• Excerpted data
= Beginning of Section =
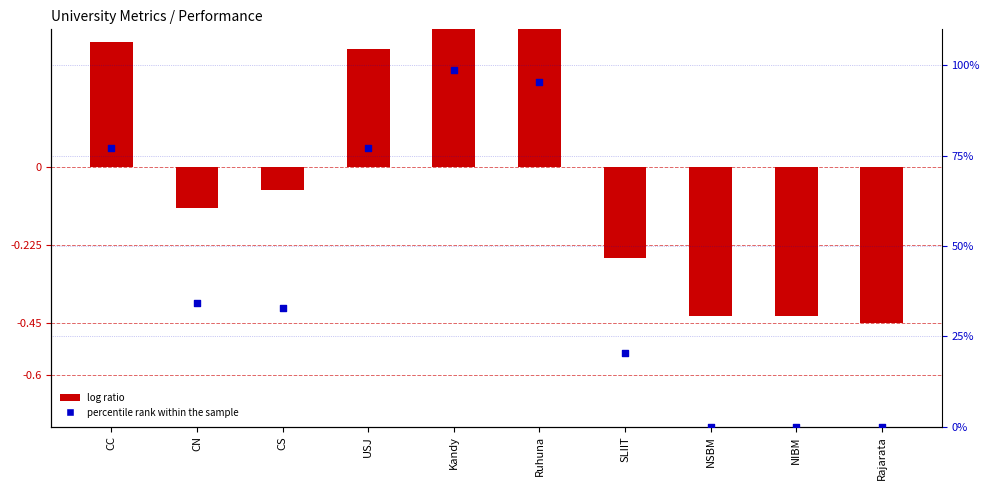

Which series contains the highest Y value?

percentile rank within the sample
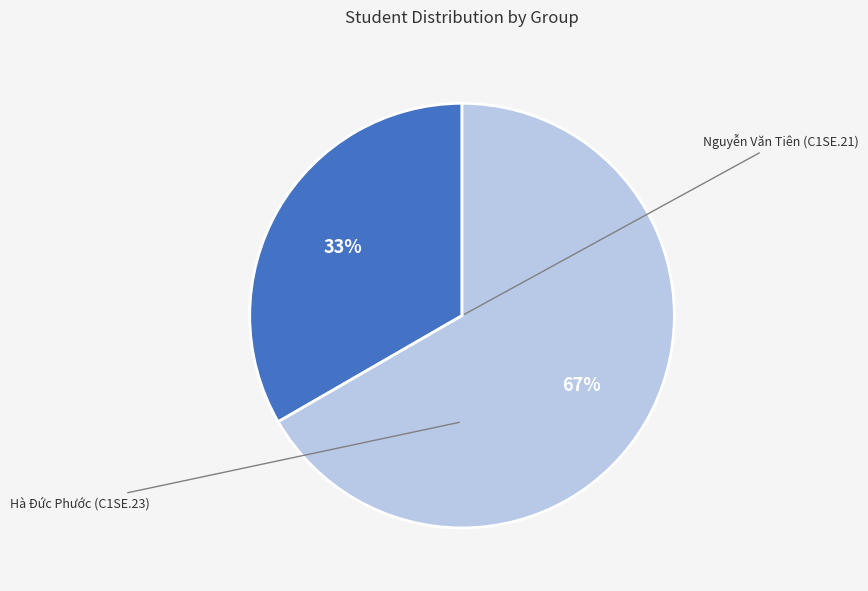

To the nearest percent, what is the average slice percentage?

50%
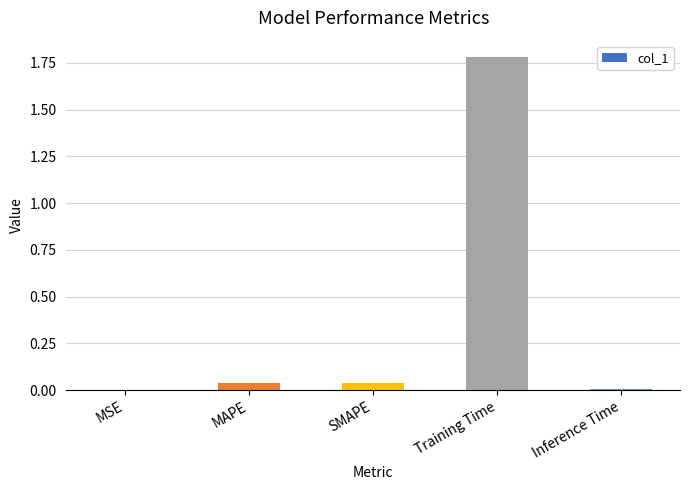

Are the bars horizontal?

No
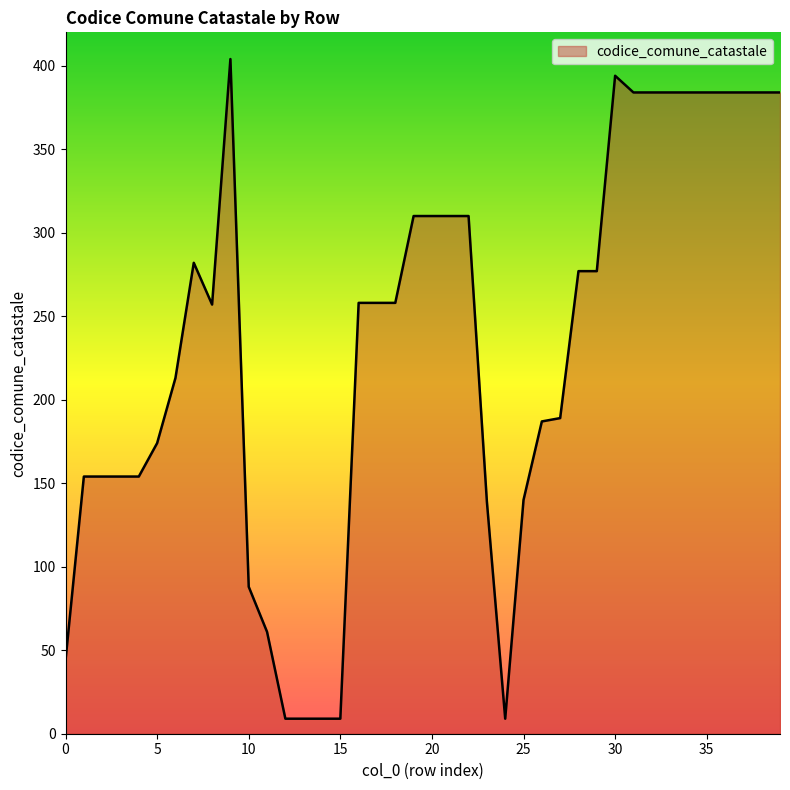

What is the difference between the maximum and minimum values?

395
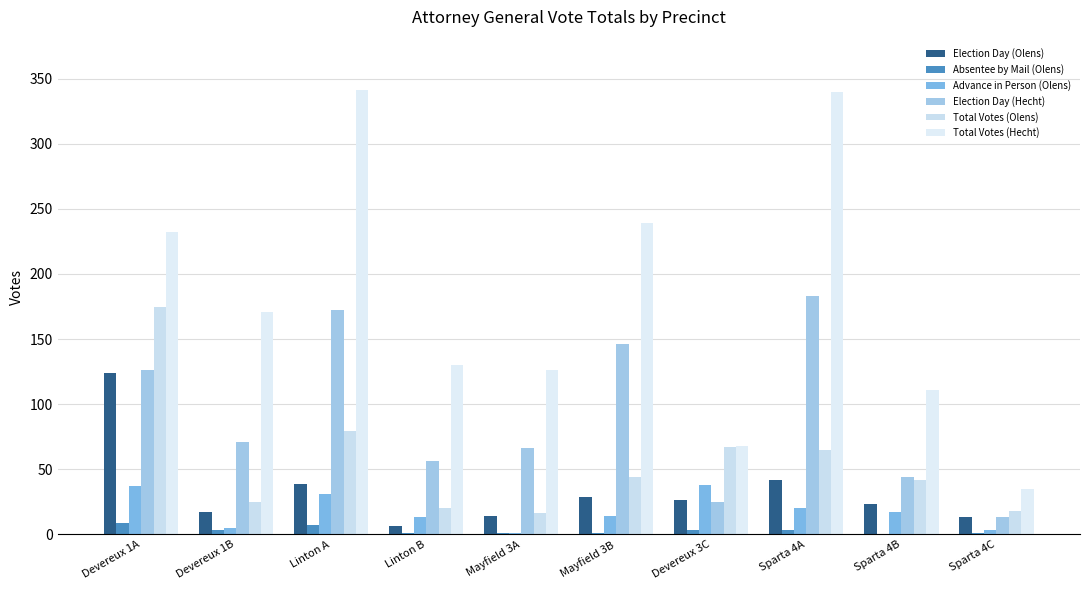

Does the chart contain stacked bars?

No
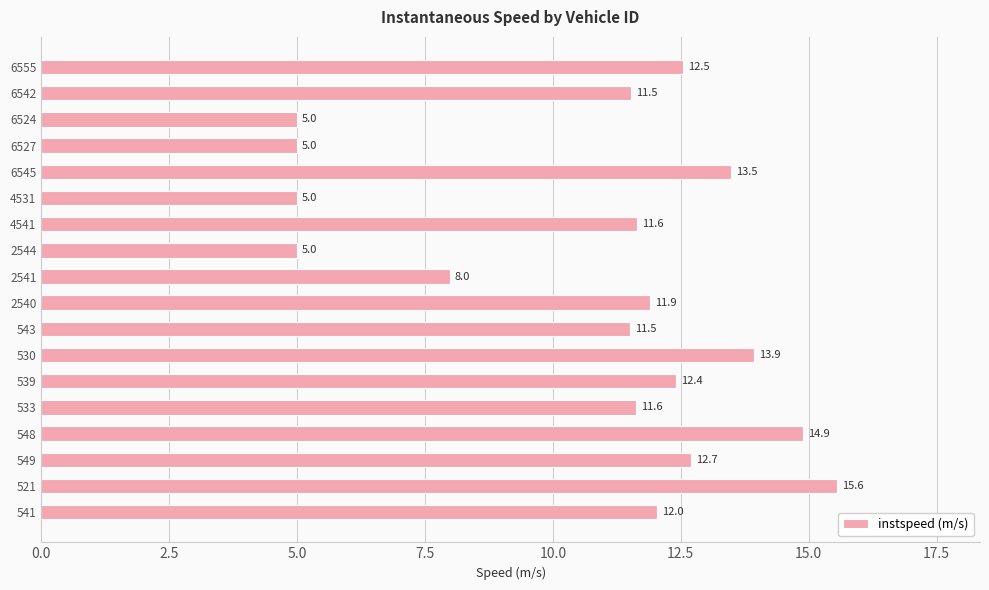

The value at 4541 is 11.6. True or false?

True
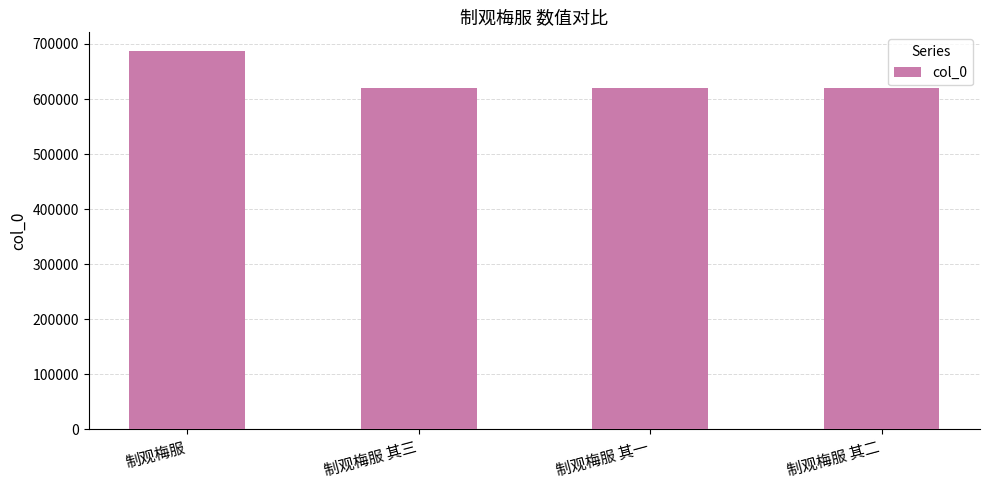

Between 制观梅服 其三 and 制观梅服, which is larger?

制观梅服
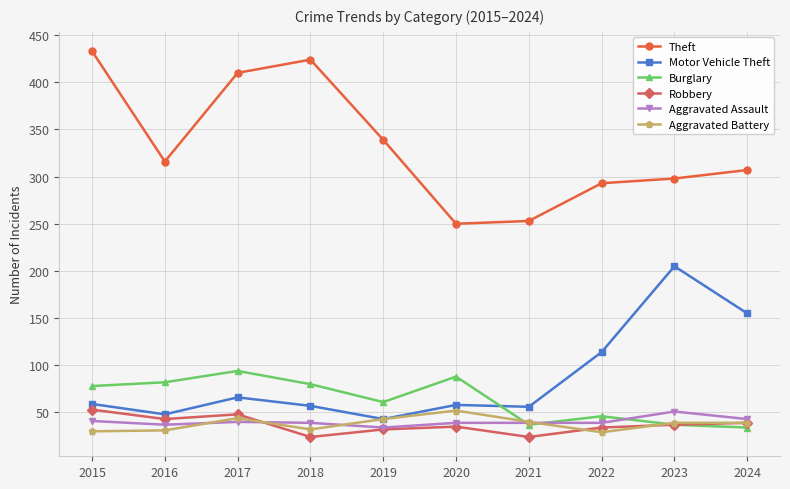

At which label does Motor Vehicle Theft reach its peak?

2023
= End of Section =
= Beginning of Section =
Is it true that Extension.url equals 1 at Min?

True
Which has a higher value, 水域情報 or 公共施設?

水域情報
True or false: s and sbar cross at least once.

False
= End of Section =
• Task statement
Which lines of the entries contain the string "制观梅服"? Copy out each such line, treating case as significant.

• Solution below
Between 制观梅服 其三 and 制观梅服, which is larger?
制观梅服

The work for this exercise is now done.